21st Century Cures: What it could mean for CROs

Last month, a US House committee unanimously passed a bill that would set up a host of new provisions tied to clinical trials, many of which will have an impact on the way contract research organizations (CROs) operate.

Among those provisions tied to CROs include the use of master protocols to speed drug development, a move to use less IRBs (institutional review boards), and the modernization of ClinicalTrials.gov, the online database of trial information.

In addition, the bill calls for a $10bn boost to NIH funding over five years, as well as proposing new tasks for the FDA in connection with developing guidance documents related to trials and drug development.

Paula Brown Stafford, president of clinical development at Quintiles, testified before the House Energy and Commerce Committee last year and presented on ways the bill should focus on patients, processes and pathways.

Stafford spoke with Outsourcing-Pharma.com on Tuesday at DIA’s annual conference in Washington, DC, explaining what some believe to be a necessary shift away from the use of two randomized late-phase trials to obtain FDA approval for a new drug.

There was testimony from many of us on moving toward registries and real-world trials as quickly as possible when you know there’s a product that has great benefit to the public,” Stafford said. “It has to depend on some amount of data before we go immediately to registries, but I think what we’re moving away from is the traditional two randomized clinical trials, and that one randomized clinical trial may be enough, or one master protocol -- there may be enough evidence -- especially as we move to more personalized medicine.”

In a recent editorial in the New England Journal of Medicine, two Harvard University professors took issue with the way the bill may give the FDA too much discretion to approve drugs without conventional clinical trials.

But Stafford said she doesn’t think the bill gives the FDA any more authority than it already has.

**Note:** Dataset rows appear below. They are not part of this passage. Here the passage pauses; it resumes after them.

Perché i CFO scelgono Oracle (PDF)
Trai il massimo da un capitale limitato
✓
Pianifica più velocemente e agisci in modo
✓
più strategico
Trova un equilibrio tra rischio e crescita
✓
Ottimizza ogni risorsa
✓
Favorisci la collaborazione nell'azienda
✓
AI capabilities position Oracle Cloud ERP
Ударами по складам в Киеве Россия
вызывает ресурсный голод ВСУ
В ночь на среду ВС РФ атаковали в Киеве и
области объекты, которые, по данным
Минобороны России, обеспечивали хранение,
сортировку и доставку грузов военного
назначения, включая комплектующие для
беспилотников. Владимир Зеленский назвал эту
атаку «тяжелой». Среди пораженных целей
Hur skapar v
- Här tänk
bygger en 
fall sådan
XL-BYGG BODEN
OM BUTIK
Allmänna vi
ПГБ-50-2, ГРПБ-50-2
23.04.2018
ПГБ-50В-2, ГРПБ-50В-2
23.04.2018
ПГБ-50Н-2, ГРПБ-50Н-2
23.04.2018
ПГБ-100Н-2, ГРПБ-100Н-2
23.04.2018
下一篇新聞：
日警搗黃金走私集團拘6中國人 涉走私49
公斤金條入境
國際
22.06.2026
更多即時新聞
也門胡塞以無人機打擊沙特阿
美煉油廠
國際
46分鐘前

The idea is about finding the right patients for the right trials – without personalized medicine we’ve been going after a larger population that fit into exclusion and inclusion criteria but the specificity of that is not what it can now be with biomarkers and gene sequencing,” Stafford said.

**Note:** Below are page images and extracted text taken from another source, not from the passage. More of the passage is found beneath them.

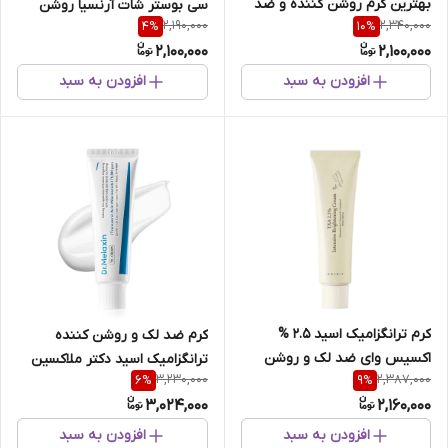
بهترین کرم روشن کننده و ضد
سی بوستر شات آرنسیا روشن
2,190,000
2,340,000
4
%
10
%
چروک بدون بازگشت
کننده و مرطوب کننده پوست
2,100,000
2,100,000
افزودن به سبد
افزودن به سبد
کرم ترانگزامیک اسید 2.5 %
کرم ضد لک و روشن کننده
اکسیس وای ضد لک و روشن
ترانگزامیک اسید دکتر ملاکسین
3,230,000
2,387,000
6
%
9
%
کننده پوست
3,024,000
2,160,000
افزودن به سبد
افزودن به سبد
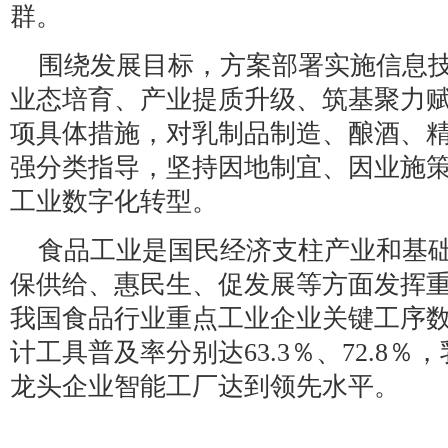
群。
围绕发展目标，方案部署实施信息
业态培育、产业提质升级、筑基聚力赋
项具体措施，对乳制品制造、酿酒、
强分类指导，坚持因地制宜、因业施
工业数字化转型。
食品工业是国民经济支柱产业和基
保供给、惠民生、促发展等方面发挥
我国食品行业重点工业企业关键工序
计工具普及率分别达63.3％、72.8
龙头企业智能工厂达到领先水平。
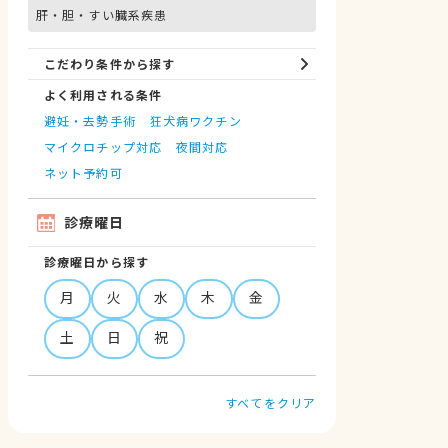
肝・胆・すい臓系疾患
こだわり条件から探す
よく利用される条件
避妊・去勢手術
狂犬病ワクチン
マイクロチップ対応
夜間対応
ネット予約可
診療曜日
診療曜日から探す
月
火
水
木
金
土
日
祝
すべてをクリア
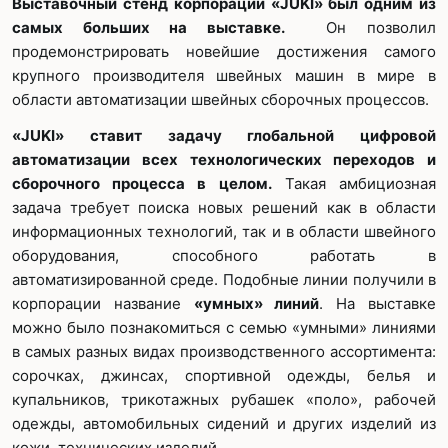
Выставочный стенд корпорации «JUKI» был одним из
самых больших на выставке.
Он позволил
продемонстрировать новейшие достижения самого
крупного производителя швейных машин в мире в
области автоматизации швейных сборочных процессов.
«JUKI» ставит задачу глобальной цифровой
автоматизации всех технологических переходов и
сборочного процесса в целом.
Такая амбициозная
задача требует поиска новых решений как в области
информационных технологий, так и в области швейного
оборудования, способного работать в
автоматизированной среде. Подобные линии получили в
корпорации название
«умных» линий
. На выставке
можно было познакомиться с семью «умными» линиями
в самых разных видах производственного ассортимента:
сорочках, джинсах, спортивной одежды, белья и
купальников, трикотажных рубашек «поло», рабочей
одежды, автомобильных сидений и других изделий из
кожи, технических изделий.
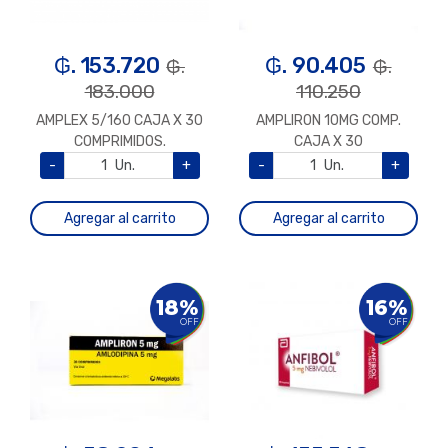
₲. 153.720
₲. 90.405
₲.
₲.
183.000
110.250
AMPLEX 5/160 CAJA X 30
AMPLIRON 10MG COMP.
COMPRIMIDOS.
CAJA X 30
-
Un.
+
-
Un.
+
Agregar al carrito
Agregar al carrito
18%
16%
OFF
OFF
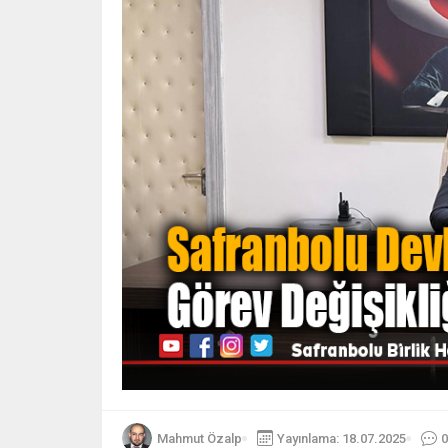
Mahmut Özalp
Yayınlama: 18.07.2025
0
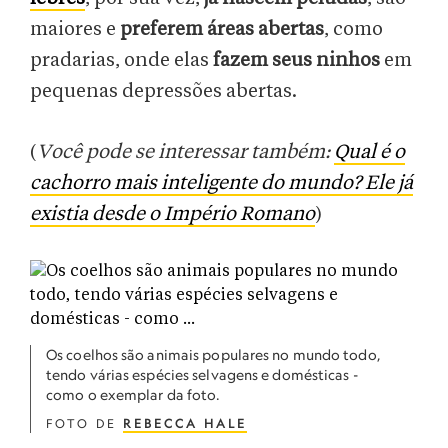
maiores e
preferem áreas abertas
, como
pradarias, onde elas
fazem seus ninhos
em
pequenas depressões abertas.
(
Você pode se interessar também:
Qual é o
cachorro mais inteligente do mundo? Ele já
existia desde o Império Romano
)
Os coelhos são animais populares no mundo todo,
tendo várias espécies selvagens e domésticas -
como o exemplar da foto.
FOTO DE
REBECCA HALE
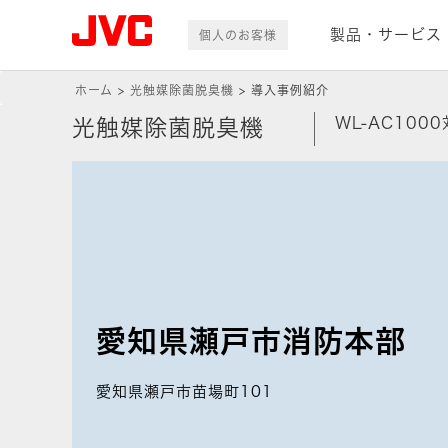
製品・サービス
個人のお客様
ホーム
光触媒除菌脱臭機
導入事例紹介
WL-AC10
光触媒除菌脱臭機
愛知県瀬戸市消防本部
愛知県瀬戸市苗場町101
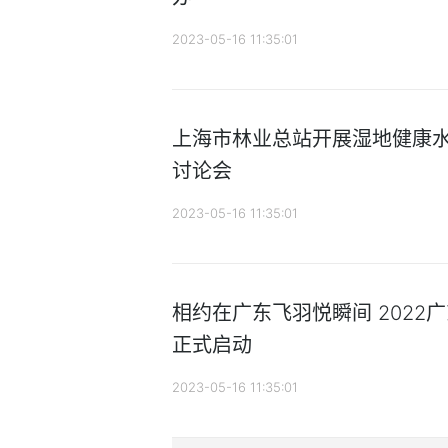
2023-05-16 11:35:01
上海市林业总站开展湿地健康
讨论会
2023-05-16 11:35:01
相约在广东飞羽悦瞬间 2022
正式启动
2023-05-16 11:35:01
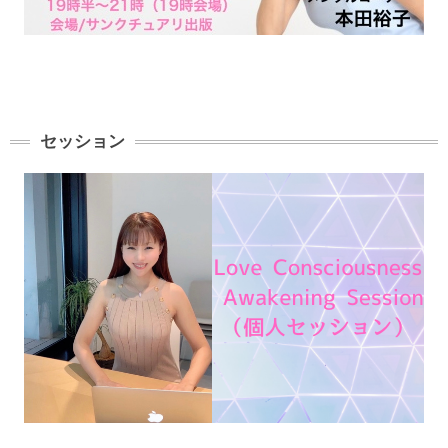
セッション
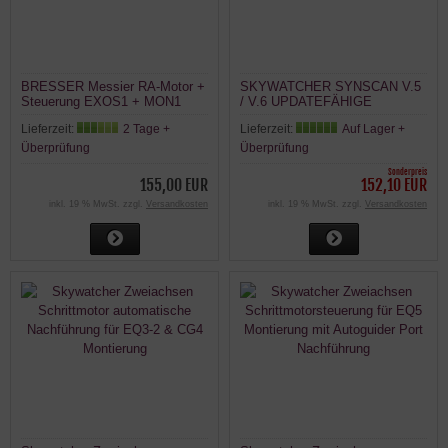
BRESSER Messier RA-Motor +
SKYWATCHER SYNSCAN V.5
Steuerung EXOS1 + MON1
/ V.6 UPDATEFÄHIGE
Nachführung
HANDSTEUERBOX /
Lieferzeit:
2 Tage +
Lieferzeit:
Auf Lager +
CONTROLLER
Überprüfung
Überprüfung
Sonderpreis
155,00 EUR
152,10 EUR
inkl. 19 % MwSt. zzgl.
Versandkosten
inkl. 19 % MwSt. zzgl.
Versandkosten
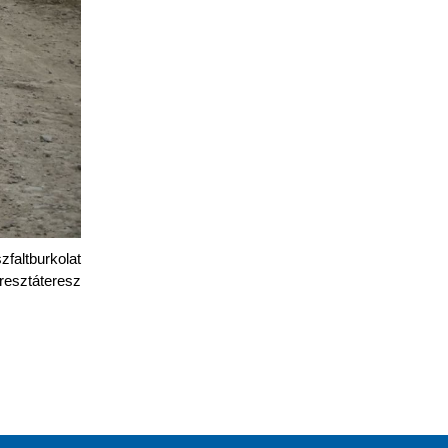
faltburkolat
resztáteresz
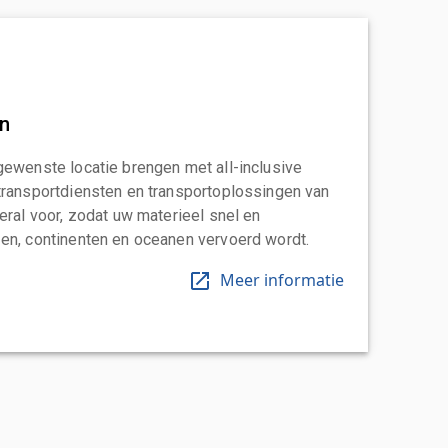
an
gewenste locatie brengen met all-inclusive
transportdiensten en transportoplossingen van
eral voor, zodat uw materieel snel en
en, continenten en oceanen vervoerd wordt.
Meer informatie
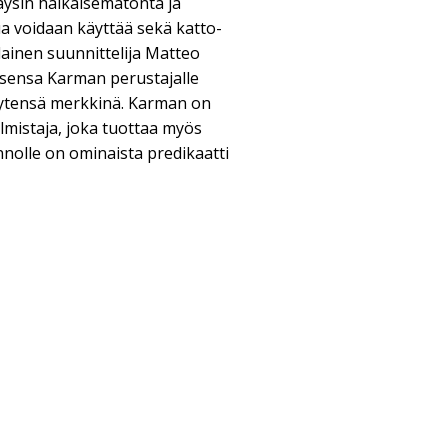
täysin häikäisemätöntä ja
a voidaan käyttää sekä katto-
alainen suunnittelija Matteo
uksensa Karman perustajalle
yytensä merkkinä. Karman on
almistaja, joka tuottaa myös
nnolle on ominaista predikaatti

On the master protocol front, Quintiles presented one to the FDA around diabetes and cardiovascular outcomes trials, and although they haven’t proceeded with that, “we’ve had a number of conversations with our customers, and for the right indication, it’s a nice way to bring patients into a larger trial,” Stafford said.

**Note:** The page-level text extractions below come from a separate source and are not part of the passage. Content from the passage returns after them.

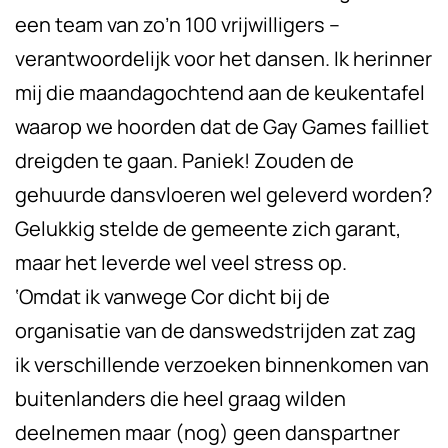
een team van zo’n 100 vrijwilligers –
verantwoordelijk voor het dansen. Ik herinner
mij die maandagochtend aan de keukentafel
waarop we hoorden dat de Gay Games failliet
dreigden te gaan. Paniek! Zouden de
gehuurde dansvloeren wel geleverd worden?
Gelukkig stelde de gemeente zich garant,
maar het leverde wel veel stress op.
‘Omdat ik vanwege Cor dicht bij de
organisatie van de danswedstrijden zat zag
ik verschillende verzoeken binnenkomen van
buitenlanders die heel graag wilden
deelnemen maar (nog) geen danspartner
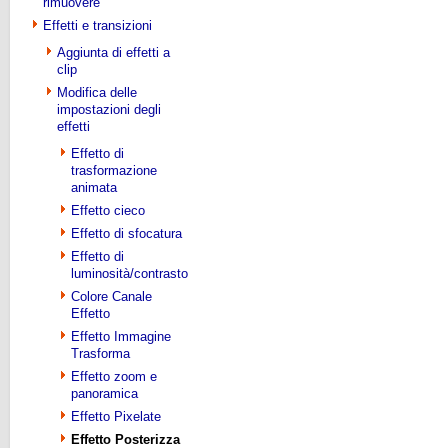
rimuovere
Effetti e transizioni
Aggiunta di effetti a
clip
Modifica delle
impostazioni degli
effetti
Effetto di
trasformazione
animata
Effetto cieco
Effetto di sfocatura
Effetto di
luminosità/contrasto
Colore Canale
Effetto
Effetto Immagine
Trasforma
Effetto zoom e
panoramica
Effetto Pixelate
Effetto Posterizza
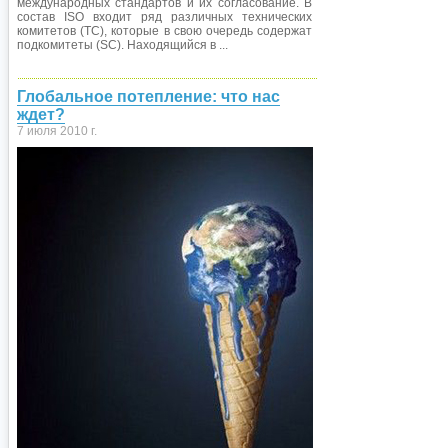
международных стандартов и их согласование. В
состав ISO входит ряд различных технических
комитетов (TC), которые в свою очередь содержат
подкомитеты (SC). Находящийся в ...
Глобальное потепление: что нас
ждет?
7 июля 2010 г.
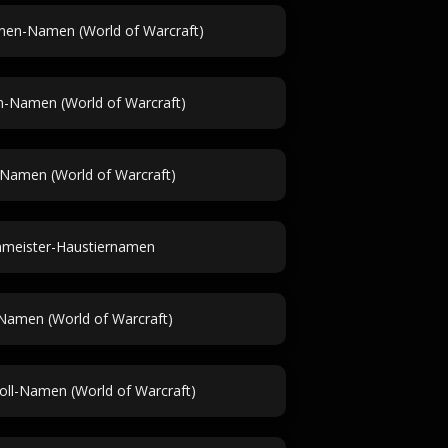
en-Namen (World of Warcraft)
n-Namen (World of Warcraft)
Namen (World of Warcraft)
meister-Haustiernamen
Namen (World of Warcraft)
roll-Namen (World of Warcraft)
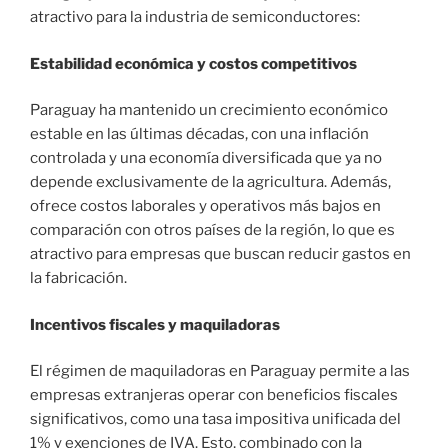
atractivo para la industria de semiconductores:
Estabilidad económica y costos competitivos
Paraguay ha mantenido un crecimiento económico
estable en las últimas décadas, con una inflación
controlada y una economía diversificada que ya no
depende exclusivamente de la agricultura. Además,
ofrece costos laborales y operativos más bajos en
comparación con otros países de la región, lo que es
atractivo para empresas que buscan reducir gastos en
la fabricación.
Incentivos fiscales y maquiladoras
El régimen de maquiladoras en Paraguay permite a las
empresas extranjeras operar con beneficios fiscales
significativos, como una tasa impositiva unificada del
1% y exenciones de IVA. Esto, combinado con la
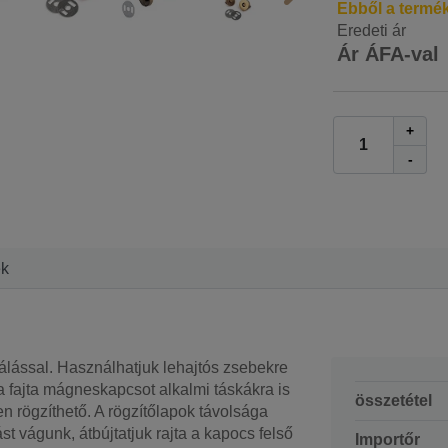
Ebből a termé
Eredeti ár
Ár ÁFA-val
+
-
ek
lással. Használhatjuk lehajtós zsebekre
a fajta mágneskapcsot alkalmi táskákra is
összetétel
n rögzíthető. A rögzítőlapok távolsága
st vágunk, átbújtatjuk rajta a kapocs felső
Importőr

Stafford also spoke to the committee about the adoption of CDISC data standards, which the FDA has been supportive of but which they’ve yet to make any firm requirements on.

It doesn’t have to be CDISC but that’s what we have right now. CDISC standards are for demographic data and safety data but for the efficacy data, they want 55 therapeutic areas in five years and we’re two years in… We need to get those standards developed,” she added.

As far as pushing industry to using less IRBs, which the NIH has also recently called for, Stafford said she doesn’t think “it’s ever going to get to single IRBs, but there should be some consortium where they come together and have one IRB represent a number of the universities – the amount of time and cost that it adds, I’m not sure the value is there.

In the US, I think we can come down to three or four, instead of 20 to 50 IRBs. When we’re running a trial in 50 sites in the US, and I have to wait for weeks to get a group together to review it…there’s a lot of redundancy,” she added.